7 tips for demand generation excellence

April Brown, VP of demand generation strategy, Left Brain DGA
April Brown, VP of demand generation strategy, Left Brain DGA

Successful demand generation requires a strategy. Yet, when it comes to planning their approach to data-focused demand generation, many B2B marketers are at a loss as to how to proceed.

1. Research. The key to uncovering relevant audience variables is as simple as augmenting secondary research with primary interviews. Find current customers—including detractors and advocates—and interview them. Ask them about their influencers, buying processes, decision making processes, and so on. Ask salespeople the same about their customers to get additional perspective.

2. Buyer-centricity. Understand buyer prospects both in terms of their role as individuals and in terms of their part in the collective buying process. A useful abstraction is to develop personas that represent each buyer and include the influence vectors that inform the relationships between personas within the context of the buying cycle. It is then possible to structure the conversation threads that will inform the content strategy.

3. Operational mind-set. Address business processes that impact the ability to push an unknown prospect from a marketing automation platform through to a CRM system and then to a closed deal. This is a non-trivial exercise that typically requires substantial change within an organization, executive sponsorship, and collaboration between marketing and sales.

4. Content. “Content is king” is only useful within the context and planning that make content relevant to the audience. Within the context of a demand generation strategy, this translates first into understanding the content consumption patterns of the target audience. Where do prospects consume information and at what stages of the buying cycle: search, social, peers, analysts? This understanding leads to content strategies with specific assets and media vehicles that are relevant and timely.

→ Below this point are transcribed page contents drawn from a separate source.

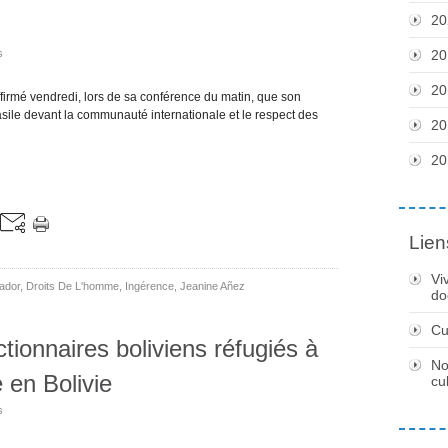
20
s
20
20
irmé vendredi, lors de sa conférence du matin, que son
sile devant la communauté internationale et le respect des
20
20
Lien
Vi
ador
,
Droits De L'homme
,
Ingérence
,
Jeanine Añez
do
Cu
ctionnaires boliviens réfugiés à
No
en Bolivie
cu
s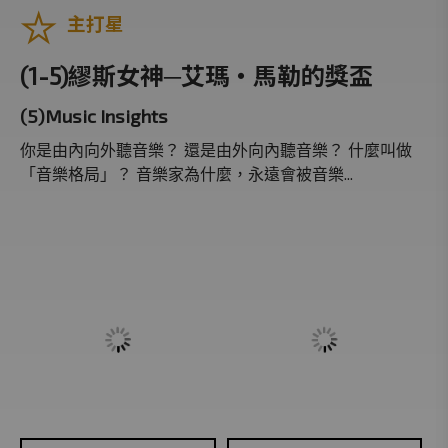
主打星
音樂塗鴉國
那一天，我打開他的日記
(1-5)繆斯女神─艾瑪‧馬勒的獎盃
經典禮讚
(5)Music Insights
台北歌劇院
你是由內向外聽音樂？ 還是由外向內聽音樂？ 什麼叫做
一千零一夜
「音樂格局」？ 音樂家為什麼，永遠會被音樂...
古典音樂名人堂
免費專區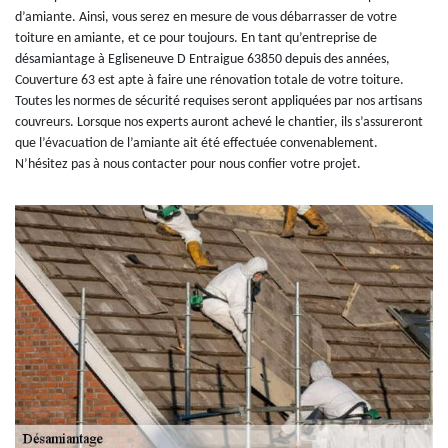
d’amiante. Ainsi, vous serez en mesure de vous débarrasser de votre
toiture en amiante, et ce pour toujours. En tant qu’entreprise de
désamiantage à Egliseneuve D Entraigue 63850 depuis des années,
Couverture 63 est apte à faire une rénovation totale de votre toiture.
Toutes les normes de sécurité requises seront appliquées par nos artisans
couvreurs. Lorsque nos experts auront achevé le chantier, ils s’assureront
que l’évacuation de l’amiante ait été effectuée convenablement.
N’hésitez pas à nous contacter pour nous confier votre projet.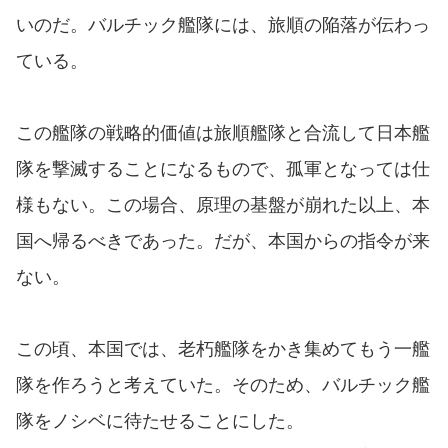
いのだ。バルチック艦隊には、旅順の陥落が伝わっ
ている。
この艦隊の戦略的価値は旅順艦隊と合流して日本艦
隊を撃滅することになるもので、孤軍となっては仕
様もない。この場合、原理の基盤が崩れた以上、本
国へ帰るべきであった。だが、本国からの指令が来
ない。
この頃、本国では、老朽艦隊をかき集めてもう一艦
隊を作ろうと考えていた。そのため、バルチック艦
隊をノシベに待たせることにした。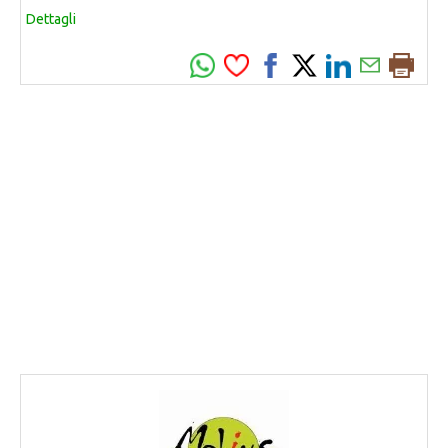
Dettagli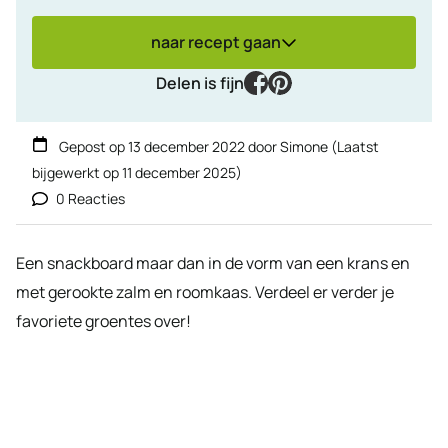
naar recept gaan
facebook
pinterest
Delen is fijn
Gepost op
13 december 2022
door
Simone
(Laatst
bijgewerkt op
11 december 2025
)
0 Reacties
Een snackboard maar dan in de vorm van een krans en
met gerookte zalm en roomkaas. Verdeel er verder je
favoriete groentes over!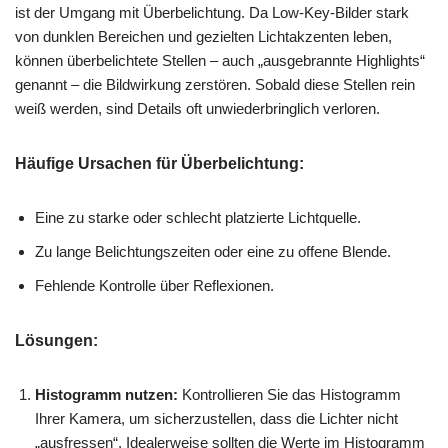
ist der Umgang mit Überbelichtung. Da Low-Key-Bilder stark
von dunklen Bereichen und gezielten Lichtakzenten leben,
können überbelichtete Stellen – auch „ausgebrannte Highlights“
genannt – die Bildwirkung zerstören. Sobald diese Stellen rein
weiß werden, sind Details oft unwiederbringlich verloren.
Häufige Ursachen für Überbelichtung:
Eine zu starke oder schlecht platzierte Lichtquelle.
Zu lange Belichtungszeiten oder eine zu offene Blende.
Fehlende Kontrolle über Reflexionen.
Lösungen:
Histogramm nutzen:
Kontrollieren Sie das Histogramm
Ihrer Kamera, um sicherzustellen, dass die Lichter nicht
„ausfressen“. Idealerweise sollten die Werte im Histogramm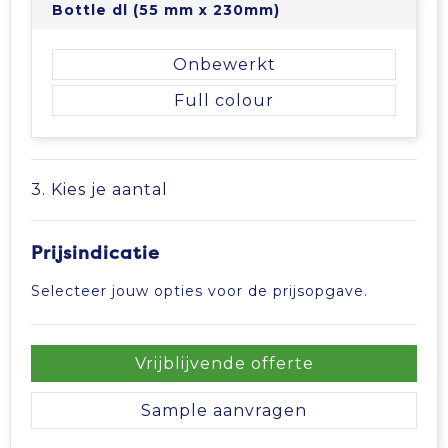
Bottle dl (55 mm x 230mm)
Tablettassen
Onbewerkt
Toilettassen
Full colour
Waterbestendige tassen
3. Kies je aantal
Aktetassen
Trolleys
Prijsindicatie
Selecteer jouw opties voor de prijsopgave.
Vrijblijvende offerte
Sample aanvragen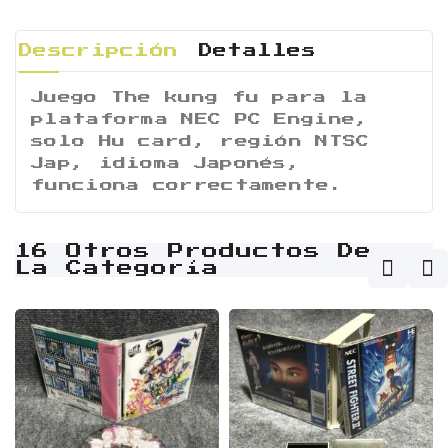
Descripción
Detalles
Juego The kung fu para la
plataforma NEC PC Engine,
solo Hu card, región NTSC
Jap, idioma Japonés,
funciona correctamente.
16 Otros Productos De
La Categoría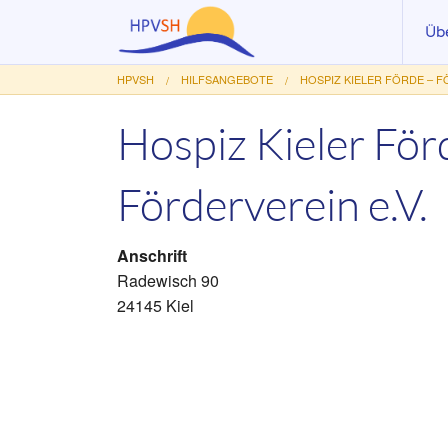
Üb
HPVSH
HILFSANGEBOTE
HOSPIZ KIELER FÖRDE – F
Akt
Vo
Hospiz Kieler För
Au
Förderverein e.V.
Le
Ar
Anschrift
Mit
Radewisch 90
24145 Kiel
Fö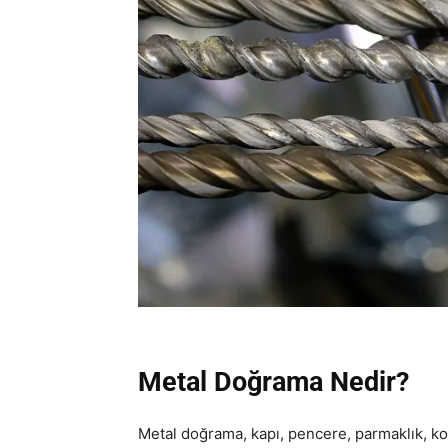
Metal Doğrama Nedir?
Metal doğrama, kapı, pencere, parmaklık, kor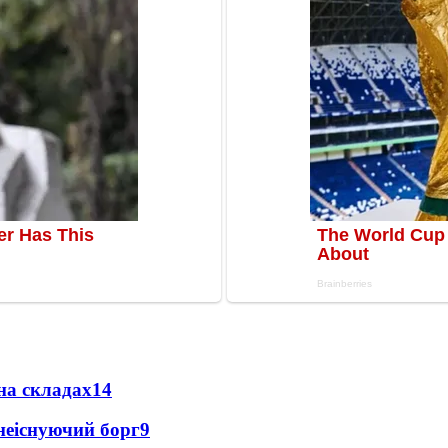
на складах
14
неіснуючий борг
9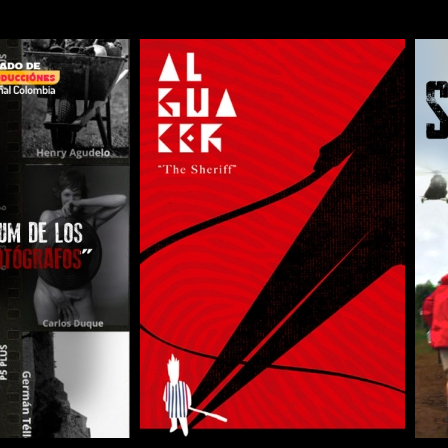
COMPARTIR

5. Lead nurturing. With an understanding of the audience, relevant dialogue threads and business processes, and a content strategy in place, lead nurturing then comes into play. The process of building programs that successfully marry insights and operations is both an art and a science. The key success factors include the length, depth, and breadth of the content being offered; the logic that determines how a prospect moves through the buying cycle; the cadence of offerings; and, perhaps most important, whether the program is perpetual.

6. Analytics and optimization. Analysis of the data gleaned from marketing efforts can provide real value to validate, refine, or change a demand generation strategy completely. Segmentation and testing are two examples. Consistent, results-oriented optimization of demand generation programs is a key factor in extracting the greatest possible value from them.

7. Sales readiness. Marketers should work with sales to develop frameworks that help salespeople have relevant, highly targeted conversations with qualified prospects. The intelligence that marketing has gleaned should be available for sales to use as part of these conversations.